## Work instructions:
Once the images are set aside, print the remaining lines below exactly.

[Saved data entries]
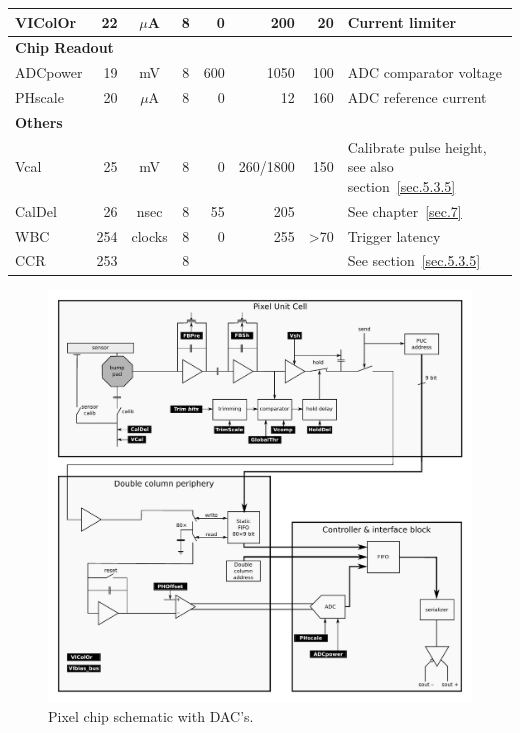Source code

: \begin{table}[h]
\begin{center}
{\begin{tabular}{lrccrrrl}
	VIColOr     & 22 & $\mu$A  & 8 & 0 & 200 & 20 & Current limiter \\ 
	\midrule
	\multicolumn{ 8}{l}{\textbf{Chip Readout}} \\ 
	ADCpower    & 19 & mV & 8  & 600 & 1050 & 100 & ADC comparator voltage \\ 
	PHscale     & 20 & $\mu$A  & 8 & 0 & 12 & 160 & ADC reference current \\ 
	\midrule
	\multicolumn{ 8}{l}{\textbf{Others}} \\ 
	Vcal        & 25 & mV      & 8 & 0 & 260/1800 & 150 & Calibrate pulse height, see also section~\ref{sec.5.3.5} \\ 
	CalDel      & 26 & nsec    & 8 & 55 & 205 &  & See chapter~\ref{sec.7} \\ 
	WBC         & 254 & clocks & 8 & 0 & 255 &                 >70 & Trigger latency \\ 
	CCR         & 253 &        & 8 &  &  &  & See section~\ref{sec.5.3.5} \\ 
	\bottomrule
	\end{tabular}
	}
    \end{center}
\end{table}

\begin{figure}[hbtp]
	\begin{center}
	\includegraphics[width=.9\textwidth]{img/ROC_DACschema.pdf}
	\end{center}
	\caption{Pixel chip schematic with DAC's. }
	\label{fig:ROCDACschematic}
\end{figure}



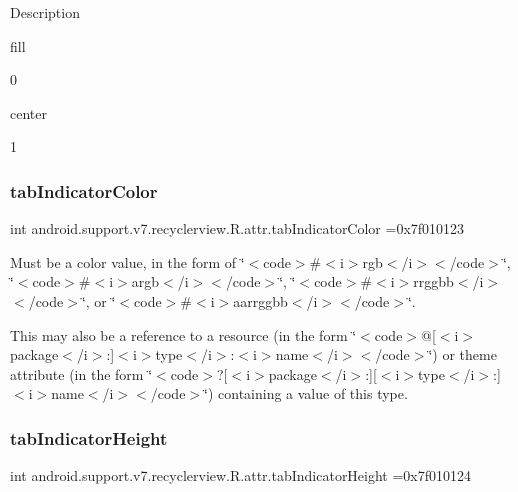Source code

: Description 

{\ttfamily fill}

0

{\ttfamily center}

1\mbox{\label{classandroid_1_1support_1_1v7_1_1recyclerview_1_1R_1_1attr_ae9184a6bb592c6fe2947aead01de41b5}} 
\subsubsection{\texorpdfstring{tab\+Indicator\+Color}{tabIndicatorColor}}
{\footnotesize\ttfamily int android.\+support.\+v7.\+recyclerview.\+R.\+attr.\+tab\+Indicator\+Color =0x7f010123\hspace{0.3cm}{\ttfamily [static]}}

Must be a color value, in the form of \char`\"{}$<$code$>$\#$<$i$>$rgb$<$/i$>$$<$/code$>$\char`\"{}, \char`\"{}$<$code$>$\#$<$i$>$argb$<$/i$>$$<$/code$>$\char`\"{}, \char`\"{}$<$code$>$\#$<$i$>$rrggbb$<$/i$>$$<$/code$>$\char`\"{}, or \char`\"{}$<$code$>$\#$<$i$>$aarrggbb$<$/i$>$$<$/code$>$\char`\"{}. 

This may also be a reference to a resource (in the form \char`\"{}$<$code$>$@\mbox{[}$<$i$>$package$<$/i$>$\+:\mbox{]}$<$i$>$type$<$/i$>$\+:$<$i$>$name$<$/i$>$$<$/code$>$\char`\"{}) or theme attribute (in the form \char`\"{}$<$code$>$?\mbox{[}$<$i$>$package$<$/i$>$\+:\mbox{]}\mbox{[}$<$i$>$type$<$/i$>$\+:\mbox{]}$<$i$>$name$<$/i$>$$<$/code$>$\char`\"{}) containing a value of this type. \mbox{\label{classandroid_1_1support_1_1v7_1_1recyclerview_1_1R_1_1attr_ab36f411b03ace9682389cb9d40b8dcb3}} 
\subsubsection{\texorpdfstring{tab\+Indicator\+Height}{tabIndicatorHeight}}
{\footnotesize\ttfamily int android.\+support.\+v7.\+recyclerview.\+R.\+attr.\+tab\+Indicator\+Height =0x7f010124\hspace{0.3cm}{\ttfamily [static]}}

## Answer section:
Source code

: \begin{table}[h]
\begin{center}
{\begin{tabular}{lrccrrrl}
	VIColOr     & 22 & $\mu$A  & 8 & 0 & 200 & 20 & Current limiter \\ 
	\midrule
	\multicolumn{ 8}{l}{\textbf{Chip Readout}} \\ 
	ADCpower    & 19 & mV & 8  & 600 & 1050 & 100 & ADC comparator voltage \\ 
	PHscale     & 20 & $\mu$A  & 8 & 0 & 12 & 160 & ADC reference current \\ 
	\midrule
	\multicolumn{ 8}{l}{\textbf{Others}} \\ 
	Vcal        & 25 & mV      & 8 & 0 & 260/1800 & 150 & Calibrate pulse height, see also section~\ref{sec.5.3.5} \\ 
	CalDel      & 26 & nsec    & 8 & 55 & 205 &  & See chapter~\ref{sec.7} \\ 
	WBC         & 254 & clocks & 8 & 0 & 255 &                 >70 & Trigger latency \\ 
	CCR         & 253 &        & 8 &  &  &  & See section~\ref{sec.5.3.5} \\ 
	\bottomrule
	\end{tabular}
	}
    \end{center}
\end{table}

\begin{figure}[hbtp]
	\begin{center}
	\includegraphics[width=.9\textwidth]{img/ROC_DACschema.pdf}
	\end{center}
	\caption{Pixel chip schematic with DAC's. }
	\label{fig:ROCDACschematic}
\end{figure}



Source code

: Description 

{\ttfamily fill}

0

{\ttfamily center}

1\mbox{\label{classandroid_1_1support_1_1v7_1_1recyclerview_1_1R_1_1attr_ae9184a6bb592c6fe2947aead01de41b5}} 
\subsubsection{\texorpdfstring{tab\+Indicator\+Color}{tabIndicatorColor}}
{\footnotesize\ttfamily int android.\+support.\+v7.\+recyclerview.\+R.\+attr.\+tab\+Indicator\+Color =0x7f010123\hspace{0.3cm}{\ttfamily [static]}}

Must be a color value, in the form of \char`\"{}$<$code$>$\#$<$i$>$rgb$<$/i$>$$<$/code$>$\char`\"{}, \char`\"{}$<$code$>$\#$<$i$>$argb$<$/i$>$$<$/code$>$\char`\"{}, \char`\"{}$<$code$>$\#$<$i$>$rrggbb$<$/i$>$$<$/code$>$\char`\"{}, or \char`\"{}$<$code$>$\#$<$i$>$aarrggbb$<$/i$>$$<$/code$>$\char`\"{}. 

This may also be a reference to a resource (in the form \char`\"{}$<$code$>$@\mbox{[}$<$i$>$package$<$/i$>$\+:\mbox{]}$<$i$>$type$<$/i$>$\+:$<$i$>$name$<$/i$>$$<$/code$>$\char`\"{}) or theme attribute (in the form \char`\"{}$<$code$>$?\mbox{[}$<$i$>$package$<$/i$>$\+:\mbox{]}\mbox{[}$<$i$>$type$<$/i$>$\+:\mbox{]}$<$i$>$name$<$/i$>$$<$/code$>$\char`\"{}) containing a value of this type. \mbox{\label{classandroid_1_1support_1_1v7_1_1recyclerview_1_1R_1_1attr_ab36f411b03ace9682389cb9d40b8dcb3}} 
\subsubsection{\texorpdfstring{tab\+Indicator\+Height}{tabIndicatorHeight}}
{\footnotesize\ttfamily int android.\+support.\+v7.\+recyclerview.\+R.\+attr.\+tab\+Indicator\+Height =0x7f010124\hspace{0.3cm}{\ttfamily [static]}}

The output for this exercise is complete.